[Task description] Of the records below, reproduce only the span that opens with the line containing "as the source of truth. Everything else was" and closes with the last line.

[Dataset entries]

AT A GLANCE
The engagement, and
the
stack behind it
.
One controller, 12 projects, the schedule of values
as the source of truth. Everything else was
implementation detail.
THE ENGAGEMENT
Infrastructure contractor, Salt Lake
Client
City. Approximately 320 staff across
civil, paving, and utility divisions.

[Task answer]
as the source of truth. Everything else was
implementation detail.
THE ENGAGEMENT
Infrastructure contractor, Salt Lake
Client
City. Approximately 320 staff across
civil, paving, and utility divisions.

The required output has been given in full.